Jonathan, Demna, Matthieu… face à l’équation maudite du Luxe 25
Publié le par Eric Briones
Paris, 1er octobre, 14h30, Dior SS26.
Une pyramide inversée, un écran noir, et soudain les images d’archives découpées façon cauchemar par Adam Curtis : Yves Saint Laurent, Christian Dior, Galliano en astronaute, entrecoupés de plans d’horreur vintage. Une introduction dérangeante, comme une descente dans les abîmes de la mémoire.
J’ai ressenti plus qu’un malaise : une émotion brute. Jonathan Anderson apparaissait tel un Atlas contemporain, ployant sous le poids du monde ou plutôt sous le poids d’un secteur entier, en crise existentielle.
Son fardeau ? L’héritage de Dior, l’attente démesurée des marchés, la tyrannie des critiques.
Une figure presque christique, exposée, sacrifiée à l’autel de la mode.

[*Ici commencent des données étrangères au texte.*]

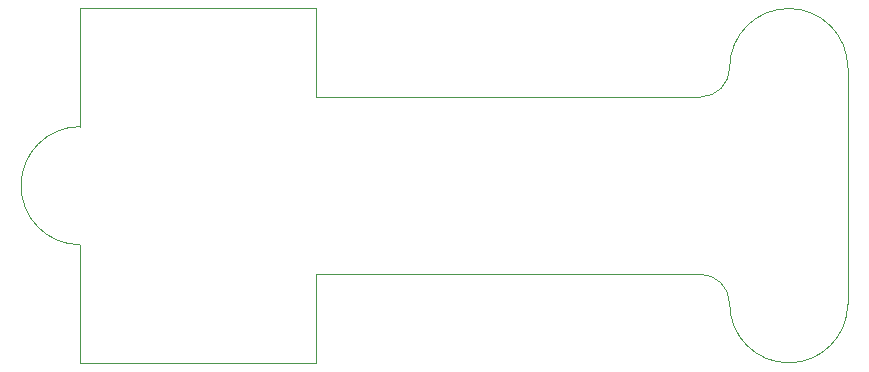
<source format=gbr>
%TF.GenerationSoftware,KiCad,Pcbnew,5.1.10-88a1d61d58~90~ubuntu21.04.1*%
%TF.CreationDate,2021-07-30T13:00:39+02:00*%
%TF.ProjectId,Detector_SMD_AD,44657465-6374-46f7-925f-534d445f4144,rev?*%
%TF.SameCoordinates,Original*%
%TF.FileFunction,Profile,NP*%
%FSLAX46Y46*%
G04 Gerber Fmt 4.6, Leading zero omitted, Abs format (unit mm)*
G04 Created by KiCad (PCBNEW 5.1.10-88a1d61d58~90~ubuntu21.04.1) date 2021-07-30 13:00:39*
%MOMM*%
%LPD*%
G01*
G04 APERTURE LIST*
%TA.AperFunction,Profile*%
%ADD10C,0.050000*%
%TD*%
G04 APERTURE END LIST*
D10*
X100000000Y-40000000D02*
G75*
G02*
X97500000Y-42500000I-2500000J0D01*
G01*
X97500000Y-57500000D02*
G75*
G02*
X100000000Y-60000000I0J-2500000D01*
G01*
X110000000Y-60000000D02*
G75*
G02*
X100000000Y-60000000I-5000000J0D01*
G01*
X100000000Y-40000000D02*
G75*
G02*
X110000000Y-40000000I5000000J0D01*
G01*
X45000000Y-55000000D02*
G75*
G02*
X45000000Y-45000000I0J5000000D01*
G01*
X45000000Y-45000000D02*
X45000000Y-35000000D01*
X65000000Y-35000000D02*
X45000000Y-35000000D01*
X65000000Y-42500000D02*
X65000000Y-35000000D01*
X97500000Y-42500000D02*
X65000000Y-42500000D01*
X110000000Y-60000000D02*
X110000000Y-40000000D01*
X65000000Y-57500000D02*
X97500000Y-57500000D01*
X65000000Y-65000000D02*
X65000000Y-57500000D01*
X45000000Y-65000000D02*
X65000000Y-65000000D01*
X45000000Y-55000000D02*
X45000000Y-65000000D01*
M02*

</source>
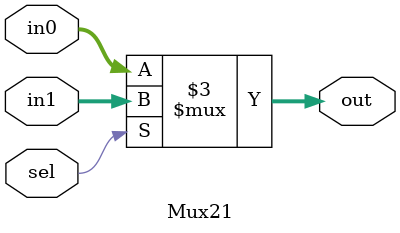
<source format=v>
module Mux21(out, in0,in1, sel);
input [4:0] in0 , in1;
input sel;
output reg [4:0] out;

/*wire outI0, outI1, nsel;
not n0(nsel, sel);
and a1(outI0, in[0], nsel);
and a2(outI1, in[1], sel);
or o1(out, outI0, outI1);*/
always @(*)
begin
if(sel)
begin
out <= #2 in1;
end
else
begin
out <= #2 in0;
end
end
endmodule
</source>
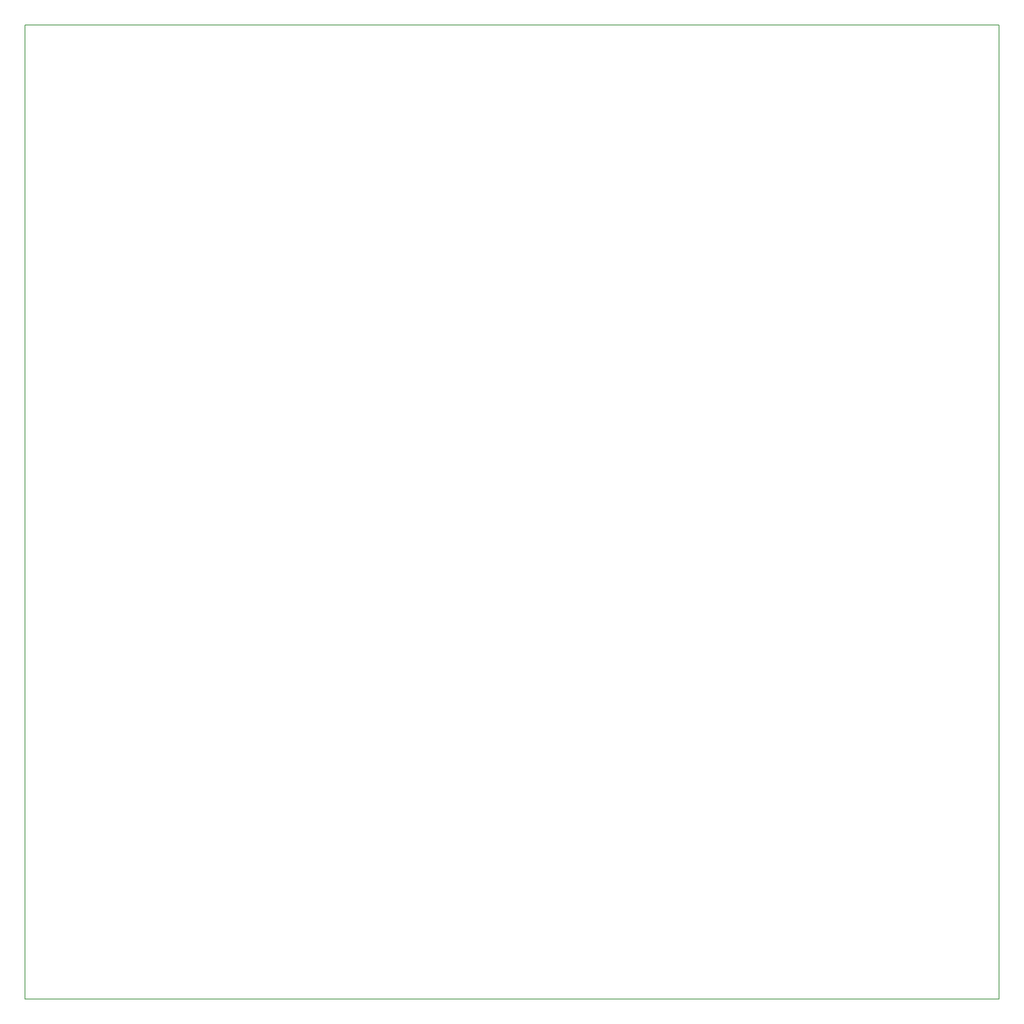
<source format=gm1>
G04 #@! TF.GenerationSoftware,KiCad,Pcbnew,8.0.7*
G04 #@! TF.CreationDate,2025-03-27T18:08:51-05:00*
G04 #@! TF.ProjectId,Chess_board2,43686573-735f-4626-9f61-7264322e6b69,rev?*
G04 #@! TF.SameCoordinates,Original*
G04 #@! TF.FileFunction,Profile,NP*
%FSLAX46Y46*%
G04 Gerber Fmt 4.6, Leading zero omitted, Abs format (unit mm)*
G04 Created by KiCad (PCBNEW 8.0.7) date 2025-03-27 18:08:51*
%MOMM*%
%LPD*%
G01*
G04 APERTURE LIST*
G04 #@! TA.AperFunction,Profile*
%ADD10C,0.200000*%
G04 #@! TD*
G04 APERTURE END LIST*
D10*
X313000000Y-62000000D02*
X531000000Y-62000000D01*
X531000000Y-280000000D01*
X313000000Y-280000000D01*
X313000000Y-62000000D01*
M02*

</source>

L’équation maudite du luxe 2025
Cette nouvelle génération de directeurs artistiques Jonathan Anderson chez Dior, Demna convoqué chez Gucci, Matthieu Blazy bientôt chez Chanel doit résoudre une équation qui n’admet aucune solution :
PATRIMOINE INTOUCHABLE + DÉSIRABILITE ALGORITHMIQUE + CROISSANCE FINANCIÈRE IMMÉDIATE ÷ TEMPS LONG = CHAOS
Patrimoine : respecter l’ADN d’une maison mythique sans tomber dans le pastiche.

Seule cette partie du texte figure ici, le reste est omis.